**OPDRACHTEN:**
1/ Vervang in het getuigenis, in het gedeelte beginnend bij "Wat? Zijn Vriendschap." en eindigend bij "lief. Mateloos innig.", het woord "Vriendschap" door "Genegenheid", en geef dat gedeelte opnieuw weer.
2/ Zet het getuigenis over de ervaring in de leunstoel voort, te beginnen na de laatste zin die getoond wordt.

**TEKSTGEDEELTE:**
======
Waarom christenen vaker een sigaartje zouden moeten roken
Onderstaand getuigenis werd gevonden in de nalatenschap van een Nederlandse jezu.
‘Als ik trouw was in mijn werk, kende ik
daarna vaak vreugde erover. Voor veel dingen was ik Hem bewust dankbaar, en dat
gaf mij vreugde. Vaak kleine dingen, die ik zag als zijn geschenk, terwijl ik
Hem voor grote dingen soms vergat te danken. Vaak kende ik echt - naar
aanleiding van een gesprek, een gebaar van een ander die hielp, van een feest -
de innerlijke troost die mij tot Hem bracht. Want ik wist dat Hij het mij gaf.
Nooit heeft Hij mij als een vuile lap van zich weggeworpen. Een
Schriftuur-woord gaf mij dikwijls vreugde. Ook retraites op het einde. Maar
steeds kwam de vreugde naar aanleiding van een oorzaak vooraf, die duidelijk
aanwijsbaar was.
Wat ik gisteravond meemaakte was
iets geheel anders en een voor mij nieuwe ervaring in mijn leven. Er is geen
vergissing mogelijk. Ik was geheel wakker en rustig, na een douche, in mijn
pyjama in de gemakkelijke leunstoel op mijn kamer gaan zitten, en had een klein
sigaartje opgestoken. Ik zat zonder boek en was met niets bezig. Toen kwam -
zonder voorafgaande oorzaak - een onmetelijk geluk in mij. Ik legde rustig mijn
sigaartje naast me op de rand van de asbak op een stoel. Ik geloof, dat ik nog
zacht-hardop zei: “Daar is Jezus”. Ik wist terstond dat Hij het was. Alleen
Hij. Hijzelf persoonlijk. Binnen 15 seconden was Hij in volle werking in me.
Vlakbij binnen in mijn hele borst over de hele breedte. En absoluut niet buiten
mij. Geen ogenblik van schrik. Ik bleef rustig zitten, met mijn armen op de
leuning, kalm naar achteren geleund.
Ik liet alles in mij gebeuren en
behoefde niets te doen. Er kwam geen enkel idee naar voren, ik kreeg helemaal
geen ‘opdracht’. Er werd niets gevormd, bewogen ergens heen. Volkomen
stationair. Maar wat gebeurde was volkomen duidelijk. Hij was er strikt alleen
voor mij, apart om mij. Met mij bezig. Er was niets aan de gang buiten mij om,
of voor iemand of iets anders. Het ging nergens over. Hij deed alleen maar.
Wat? Zijn Vriendschap. Ik kan het niet anders zeggen. Ik zwolg in zijn
Vriendschap. Het was niet koud of warm. Onmetelijk puur en lief. Mateloos innig.
======
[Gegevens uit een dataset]
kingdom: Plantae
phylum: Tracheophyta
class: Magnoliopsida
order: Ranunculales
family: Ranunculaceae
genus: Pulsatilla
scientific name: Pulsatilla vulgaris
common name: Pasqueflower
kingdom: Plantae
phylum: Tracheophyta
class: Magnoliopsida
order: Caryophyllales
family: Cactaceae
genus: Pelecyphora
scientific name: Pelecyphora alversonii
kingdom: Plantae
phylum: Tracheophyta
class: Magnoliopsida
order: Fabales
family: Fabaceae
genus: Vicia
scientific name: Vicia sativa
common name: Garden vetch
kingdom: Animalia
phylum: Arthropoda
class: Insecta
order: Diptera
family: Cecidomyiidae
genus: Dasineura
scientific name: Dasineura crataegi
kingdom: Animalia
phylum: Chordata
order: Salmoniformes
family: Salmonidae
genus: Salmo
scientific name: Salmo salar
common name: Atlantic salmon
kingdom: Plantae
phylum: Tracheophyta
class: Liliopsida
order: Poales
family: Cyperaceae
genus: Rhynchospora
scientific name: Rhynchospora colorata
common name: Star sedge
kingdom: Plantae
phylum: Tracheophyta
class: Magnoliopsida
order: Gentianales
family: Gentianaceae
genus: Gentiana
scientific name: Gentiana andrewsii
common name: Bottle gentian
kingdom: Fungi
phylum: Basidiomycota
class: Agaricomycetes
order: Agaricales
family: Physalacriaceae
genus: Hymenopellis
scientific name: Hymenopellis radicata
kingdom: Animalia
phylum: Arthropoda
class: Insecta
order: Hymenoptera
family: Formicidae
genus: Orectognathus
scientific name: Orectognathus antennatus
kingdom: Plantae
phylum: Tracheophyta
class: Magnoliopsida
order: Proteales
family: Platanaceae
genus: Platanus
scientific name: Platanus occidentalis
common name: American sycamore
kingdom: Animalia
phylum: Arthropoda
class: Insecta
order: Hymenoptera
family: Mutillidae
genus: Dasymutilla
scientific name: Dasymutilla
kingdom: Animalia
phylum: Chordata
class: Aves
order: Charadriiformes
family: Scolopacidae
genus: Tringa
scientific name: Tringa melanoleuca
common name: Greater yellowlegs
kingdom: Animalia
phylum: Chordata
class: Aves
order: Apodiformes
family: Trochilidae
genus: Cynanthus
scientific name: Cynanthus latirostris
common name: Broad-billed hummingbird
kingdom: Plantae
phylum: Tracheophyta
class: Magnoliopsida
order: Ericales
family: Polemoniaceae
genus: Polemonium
======
**UITWERKINGEN:**
1/
Wat? Zijn Genegenheid. Ik kan het niet anders zeggen. Ik zwolg in zijn
Genegenheid. Het was niet koud of warm. Onmetelijk puur en lief. Mateloos innig.

2/
Overtreffend alle verlangen naar vriendschap, en toch duidelijk precies wat ík
vriendschap noem. Zonder dat ik iets van lippen voelde, was het of Hij in mij
een kus bracht, tien minuten lang. Het werd niet meer of minder. Ik was in dit
geluk geheel rustig en deed niets terug. Het was woordeloos. Toch kon ik goed
denken, maar bidden deed ik niet. Het was een geheel heldere gebeurtenis,
zonder iets dat afleiding gaf of verduisterde. Ik dacht: “Dit is vriendschap.”
Ik had de gedachte: “Zo is eeuwigheid”. Maar geen sprake van een gesprek. Dat
is alles.
Na tien of twaalf minuten,
dunkt me, was Hij duidelijk weg. Daarna
bleef ik nog geruime tijd zitten. Mijn sigaartje was uitgegaan, en ik stak het
na een tijdje weer op. Ik rookte rustig verder, en heb ook veel gebeden; wat
precies weet ik niet meer. Ik herinner me nog, dat ik dacht hoe veilig ik bij
Hem was voorgoed. En steeds maar weer: “Dit is vriendschap”. En ook hoe er geen
zinnelijkheid bij in het spel was. [...] En duidelijk was ook dit: Dit gaat
boven ons toedoen uit, en je moet er niet zelf om vragen, voor jezelf niet.
Onverdiend. Toen ben ik stil naar bed gegaan. En sliep spoedig. Ik zie dit als
een grote gebeurtenis.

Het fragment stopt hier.